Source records
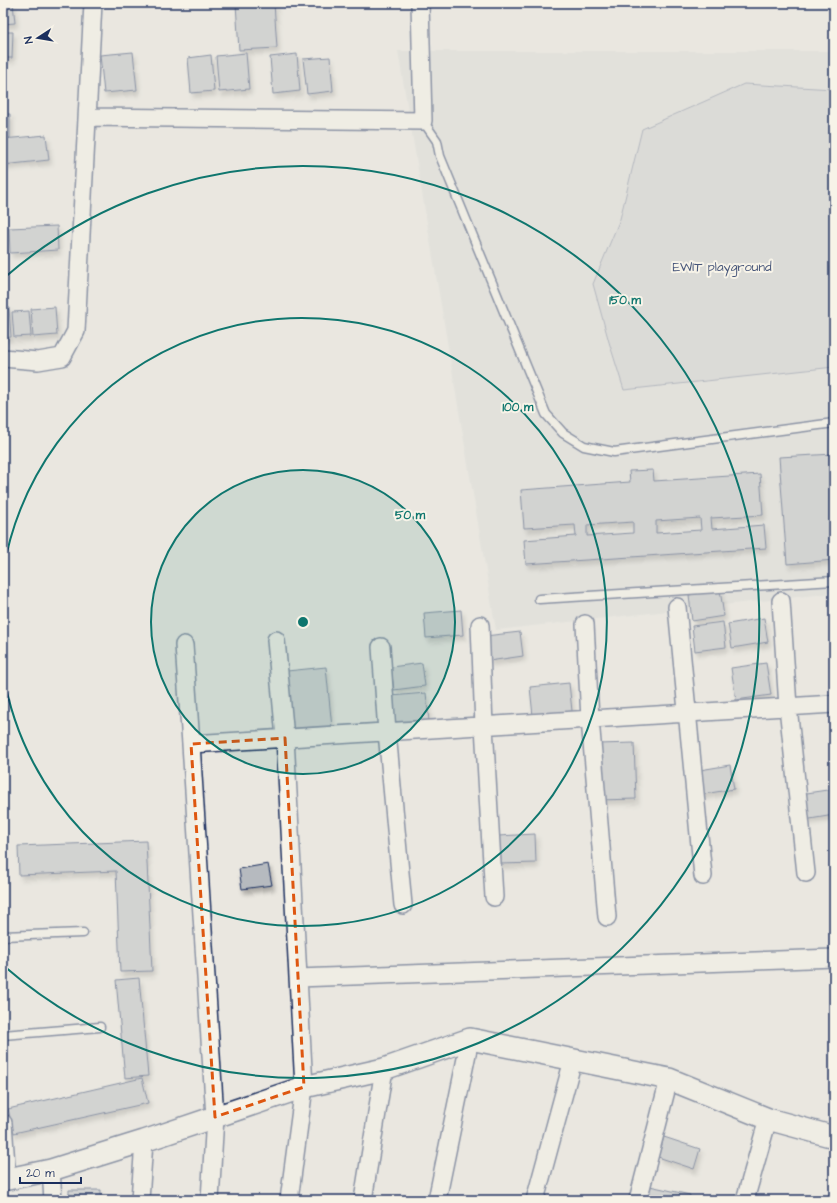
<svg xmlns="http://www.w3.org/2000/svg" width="837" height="1203" viewBox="0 0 837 1203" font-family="'Architects Daughter',sans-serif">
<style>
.built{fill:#dadad6}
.green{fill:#cbcccd;stroke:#737e96}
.building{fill:#b6babf;stroke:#1b2f5e;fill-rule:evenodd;filter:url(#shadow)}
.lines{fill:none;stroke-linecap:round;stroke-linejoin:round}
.service-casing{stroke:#1b2f5e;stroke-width:11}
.minor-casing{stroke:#1b2f5e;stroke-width:20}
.tertiary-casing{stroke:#1b2f5e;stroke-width:24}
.service{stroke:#f7f3e8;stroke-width:8}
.minor{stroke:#f7f3e8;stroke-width:17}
.tertiary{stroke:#f7f3e8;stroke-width:21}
.marked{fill:none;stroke:#de5710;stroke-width:3;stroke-dasharray:8 5;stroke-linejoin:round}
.ring{fill:none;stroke:#0f766e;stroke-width:2}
.labels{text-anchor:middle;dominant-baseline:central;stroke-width:4;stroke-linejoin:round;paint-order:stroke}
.park-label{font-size:13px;fill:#47567a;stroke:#f7f3e8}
.centre{fill:#0f766e;stroke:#f7f3e8;stroke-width:2}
.ring-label{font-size:12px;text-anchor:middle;font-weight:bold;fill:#0f766e;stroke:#f7f3e8;stroke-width:4;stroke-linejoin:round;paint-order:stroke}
</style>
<defs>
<filter id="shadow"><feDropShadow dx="2.5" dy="4.5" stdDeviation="2" flood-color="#0004"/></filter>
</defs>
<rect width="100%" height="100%" fill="#eae7e0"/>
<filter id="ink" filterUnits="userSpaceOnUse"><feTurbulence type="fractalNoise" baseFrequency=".025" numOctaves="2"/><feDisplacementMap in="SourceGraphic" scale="8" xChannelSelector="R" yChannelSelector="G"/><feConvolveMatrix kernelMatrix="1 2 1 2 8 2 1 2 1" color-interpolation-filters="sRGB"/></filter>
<g filter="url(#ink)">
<!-- built -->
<path class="built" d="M398,51H834V593L496,630Z"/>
<!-- green -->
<path class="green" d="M744,84L834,89V367L624,390L609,342L593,284L620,219L642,129Z"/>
<!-- building -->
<path class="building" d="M3,3H13L15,23L3,24Z
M257,3H274L277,48L239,50L236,4Z
M3,32H13L12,58H3Z
M133,52L137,90L104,93L100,55Z
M246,53L249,89L219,92L216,56Z
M297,54L300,91L273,94L270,57Z
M211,55L214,91L191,93L188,58Z
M330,57L333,91L307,94L303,59Z
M3,114H10V138H3Z
M46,135L49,160L3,165V139Z
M57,226L58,250L10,253L9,228Z
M9,307L11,337L3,338V308Z
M55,307L57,335L33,337L31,309Z
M29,311L31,336L14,337L12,312Z
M834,454V560L787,564L779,457Z
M653,470L654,481L760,474L763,515L711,518L712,529L764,525L766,548L526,564L524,540L576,536L575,525L524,528L521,490L630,482L629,471ZM700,518L701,530L656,533V521ZM633,522V533L587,536V525Z
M720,590L724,616L692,621L689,595Z
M461,610L463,635L426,638L424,613Z
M764,618L768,642L732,648L728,624Z
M723,622L726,647L695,651L692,626Z
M520,632L523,656L489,661L485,636Z
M422,663L425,686L394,690L391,667Z
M766,663L771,695L736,700L731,668Z
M326,667L332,728L292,732L287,671Z
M569,683L572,711L533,716L530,687Z
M426,693L429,721L393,723L391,696Z
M634,743L636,799L599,800L597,744Z
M730,765L734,789L698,795L694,771Z
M834,789V815L804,820L800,794Z
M535,834L536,863L499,864L498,836Z
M146,841L152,971L120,972L116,871L19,875L18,846Z
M268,864L272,885L242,889L239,869Z
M139,978L148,1076L125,1078L116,980Z
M142,1078L148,1103L14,1133L8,1109Z
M664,1137L700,1149L694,1169L658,1157Z
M650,1186L690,1195L689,1200H647Z
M69,1190H101V1200H69Z"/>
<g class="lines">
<defs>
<path id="service" d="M423,121L437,141L440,156L546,414L563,433L584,446L614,452L834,423
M539,599L834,581
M3,936L83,933
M3,1035L100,1027"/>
<path id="minor" d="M88,117L423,121L420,3
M3,358L38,361L62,357L76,331L93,3
M781,601L788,707L806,873
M677,607L703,876
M585,624L590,719L607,917
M480,625L484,726L494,897
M276,640L285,738L304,1087L289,1200
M184,645L191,744
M381,647L387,732L403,905
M298,978L834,958
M3,1123L7,1179
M51,1170L53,1200
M140,1200L144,1141
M210,1200L215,1117L191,744L834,704
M363,1200L384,1069
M437,1200L470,1039
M535,1200L573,1060
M638,1200L669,1079
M745,1200L768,1119"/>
<path id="tertiary" d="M3,1180L51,1170L144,1141L304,1087L384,1069L470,1039L669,1079L768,1119L834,1137"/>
</defs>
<!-- service casing -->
<use href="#service" class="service-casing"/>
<!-- minor casing -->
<use href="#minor" class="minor-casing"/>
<!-- tertiary casing -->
<use href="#tertiary" class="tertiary-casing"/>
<!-- service -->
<use href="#service" class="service"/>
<!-- minor -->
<use href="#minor" class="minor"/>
<!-- tertiary -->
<use href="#tertiary" class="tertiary"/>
</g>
</g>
<!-- marked area -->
<path d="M0 0H837V1203H0ZM285,738L304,1087L215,1117L191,744Z" fill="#eae7e0" fill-opacity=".55" fill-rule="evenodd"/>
<path class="marked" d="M285,738L304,1087L215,1117L191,744Z"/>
<!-- distance rings -->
<circle cx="303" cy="622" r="152" fill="#0f766e" fill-opacity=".12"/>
<g class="ring">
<circle cx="303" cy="622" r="152"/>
<path d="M3 572A304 304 0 1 1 3 672"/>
<path d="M4 278A456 456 0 1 1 4 966"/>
</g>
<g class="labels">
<!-- park labels -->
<g class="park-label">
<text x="722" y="267">EWIT playground</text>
</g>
</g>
<circle cx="303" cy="622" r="6" class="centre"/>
<g class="ring-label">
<text x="625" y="304">150 m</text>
<text x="518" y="411">100 m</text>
<text x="410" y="519">50 m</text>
</g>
<!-- margin -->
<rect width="837" height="1203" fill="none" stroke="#f7f3e8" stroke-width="16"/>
<rect x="8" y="8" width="821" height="1187" fill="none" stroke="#1b2f5e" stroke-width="1.5" filter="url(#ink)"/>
<!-- north arrow -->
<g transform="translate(38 38) rotate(258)" stroke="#f7f3e8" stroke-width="3" paint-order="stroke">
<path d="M0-3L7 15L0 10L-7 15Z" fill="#1b2f5e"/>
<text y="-6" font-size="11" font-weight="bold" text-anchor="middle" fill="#1b2f5e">N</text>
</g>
<!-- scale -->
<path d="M20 1177v6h61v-6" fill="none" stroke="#1b2f5e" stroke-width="2"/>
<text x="26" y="1177" font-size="12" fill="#1b2f5e" stroke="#f7f3e8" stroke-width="3" paint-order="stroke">20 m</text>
</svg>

• **Description of the task**
Without the pictures, return each entry exactly as given.

• **The answer**
<svg xmlns="http://www.w3.org/2000/svg" width="837" height="1203" viewBox="0 0 837 1203" font-family="'Architects Daughter',sans-serif">
<style>
.built{fill:#dadad6}
.green{fill:#cbcccd;stroke:#737e96}
.building{fill:#b6babf;stroke:#1b2f5e;fill-rule:evenodd;filter:url(#shadow)}
.lines{fill:none;stroke-linecap:round;stroke-linejoin:round}
.service-casing{stroke:#1b2f5e;stroke-width:11}
.minor-casing{stroke:#1b2f5e;stroke-width:20}
.tertiary-casing{stroke:#1b2f5e;stroke-width:24}
.service{stroke:#f7f3e8;stroke-width:8}
.minor{stroke:#f7f3e8;stroke-width:17}
.tertiary{stroke:#f7f3e8;stroke-width:21}
.marked{fill:none;stroke:#de5710;stroke-width:3;stroke-dasharray:8 5;stroke-linejoin:round}
.ring{fill:none;stroke:#0f766e;stroke-width:2}
.labels{text-anchor:middle;dominant-baseline:central;stroke-width:4;stroke-linejoin:round;paint-order:stroke}
.park-label{font-size:13px;fill:#47567a;stroke:#f7f3e8}
.centre{fill:#0f766e;stroke:#f7f3e8;stroke-width:2}
.ring-label{font-size:12px;text-anchor:middle;font-weight:bold;fill:#0f766e;stroke:#f7f3e8;stroke-width:4;stroke-linejoin:round;paint-order:stroke}
</style>
<defs>
<filter id="shadow"><feDropShadow dx="2.5" dy="4.5" stdDeviation="2" flood-color="#0004"/></filter>
</defs>
<rect width="100%" height="100%" fill="#eae7e0"/>
<filter id="ink" filterUnits="userSpaceOnUse"><feTurbulence type="fractalNoise" baseFrequency=".025" numOctaves="2"/><feDisplacementMap in="SourceGraphic" scale="8" xChannelSelector="R" yChannelSelector="G"/><feConvolveMatrix kernelMatrix="1 2 1 2 8 2 1 2 1" color-interpolation-filters="sRGB"/></filter>
<g filter="url(#ink)">
<!-- built -->
<path class="built" d="M398,51H834V593L496,630Z"/>
<!-- green -->
<path class="green" d="M744,84L834,89V367L624,390L609,342L593,284L620,219L642,129Z"/>
<!-- building -->
<path class="building" d="M3,3H13L15,23L3,24Z
M257,3H274L277,48L239,50L236,4Z
M3,32H13L12,58H3Z
M133,52L137,90L104,93L100,55Z
M246,53L249,89L219,92L216,56Z
M297,54L300,91L273,94L270,57Z
M211,55L214,91L191,93L188,58Z
M330,57L333,91L307,94L303,59Z
M3,114H10V138H3Z
M46,135L49,160L3,165V139Z
M57,226L58,250L10,253L9,228Z
M9,307L11,337L3,338V308Z
M55,307L57,335L33,337L31,309Z
M29,311L31,336L14,337L12,312Z
M834,454V560L787,564L779,457Z
M653,470L654,481L760,474L763,515L711,518L712,529L764,525L766,548L526,564L524,540L576,536L575,525L524,528L521,490L630,482L629,471ZM700,518L701,530L656,533V521ZM633,522V533L587,536V525Z
M720,590L724,616L692,621L689,595Z
M461,610L463,635L426,638L424,613Z
M764,618L768,642L732,648L728,624Z
M723,622L726,647L695,651L692,626Z
M520,632L523,656L489,661L485,636Z
M422,663L425,686L394,690L391,667Z
M766,663L771,695L736,700L731,668Z
M326,667L332,728L292,732L287,671Z
M569,683L572,711L533,716L530,687Z
M426,693L429,721L393,723L391,696Z
M634,743L636,799L599,800L597,744Z
M730,765L734,789L698,795L694,771Z
M834,789V815L804,820L800,794Z
M535,834L536,863L499,864L498,836Z
M146,841L152,971L120,972L116,871L19,875L18,846Z
M268,864L272,885L242,889L239,869Z
M139,978L148,1076L125,1078L116,980Z
M142,1078L148,1103L14,1133L8,1109Z
M664,1137L700,1149L694,1169L658,1157Z
M650,1186L690,1195L689,1200H647Z
M69,1190H101V1200H69Z"/>
<g class="lines">
<defs>
<path id="service" d="M423,121L437,141L440,156L546,414L563,433L584,446L614,452L834,423
M539,599L834,581
M3,936L83,933
M3,1035L100,1027"/>
<path id="minor" d="M88,117L423,121L420,3
M3,358L38,361L62,357L76,331L93,3
M781,601L788,707L806,873
M677,607L703,876
M585,624L590,719L607,917
M480,625L484,726L494,897
M276,640L285,738L304,1087L289,1200
M184,645L191,744
M381,647L387,732L403,905
M298,978L834,958
M3,1123L7,1179
M51,1170L53,1200
M140,1200L144,1141
M210,1200L215,1117L191,744L834,704
M363,1200L384,1069
M437,1200L470,1039
M535,1200L573,1060
M638,1200L669,1079
M745,1200L768,1119"/>
<path id="tertiary" d="M3,1180L51,1170L144,1141L304,1087L384,1069L470,1039L669,1079L768,1119L834,1137"/>
</defs>
<!-- service casing -->
<use href="#service" class="service-casing"/>
<!-- minor casing -->
<use href="#minor" class="minor-casing"/>
<!-- tertiary casing -->
<use href="#tertiary" class="tertiary-casing"/>
<!-- service -->
<use href="#service" class="service"/>
<!-- minor -->
<use href="#minor" class="minor"/>
<!-- tertiary -->
<use href="#tertiary" class="tertiary"/>
</g>
</g>
<!-- marked area -->
<path d="M0 0H837V1203H0ZM285,738L304,1087L215,1117L191,744Z" fill="#eae7e0" fill-opacity=".55" fill-rule="evenodd"/>
<path class="marked" d="M285,738L304,1087L215,1117L191,744Z"/>
<!-- distance rings -->
<circle cx="303" cy="622" r="152" fill="#0f766e" fill-opacity=".12"/>
<g class="ring">
<circle cx="303" cy="622" r="152"/>
<path d="M3 572A304 304 0 1 1 3 672"/>
<path d="M4 278A456 456 0 1 1 4 966"/>
</g>
<g class="labels">
<!-- park labels -->
<g class="park-label">
<text x="722" y="267">EWIT playground</text>
</g>
</g>
<circle cx="303" cy="622" r="6" class="centre"/>
<g class="ring-label">
<text x="625" y="304">150 m</text>
<text x="518" y="411">100 m</text>
<text x="410" y="519">50 m</text>
</g>
<!-- margin -->
<rect width="837" height="1203" fill="none" stroke="#f7f3e8" stroke-width="16"/>
<rect x="8" y="8" width="821" height="1187" fill="none" stroke="#1b2f5e" stroke-width="1.5" filter="url(#ink)"/>
<!-- north arrow -->
<g transform="translate(38 38) rotate(258)" stroke="#f7f3e8" stroke-width="3" paint-order="stroke">
<path d="M0-3L7 15L0 10L-7 15Z" fill="#1b2f5e"/>
<text y="-6" font-size="11" font-weight="bold" text-anchor="middle" fill="#1b2f5e">N</text>
</g>
<!-- scale -->
<path d="M20 1177v6h61v-6" fill="none" stroke="#1b2f5e" stroke-width="2"/>
<text x="26" y="1177" font-size="12" fill="#1b2f5e" stroke="#f7f3e8" stroke-width="3" paint-order="stroke">20 m</text>
</svg>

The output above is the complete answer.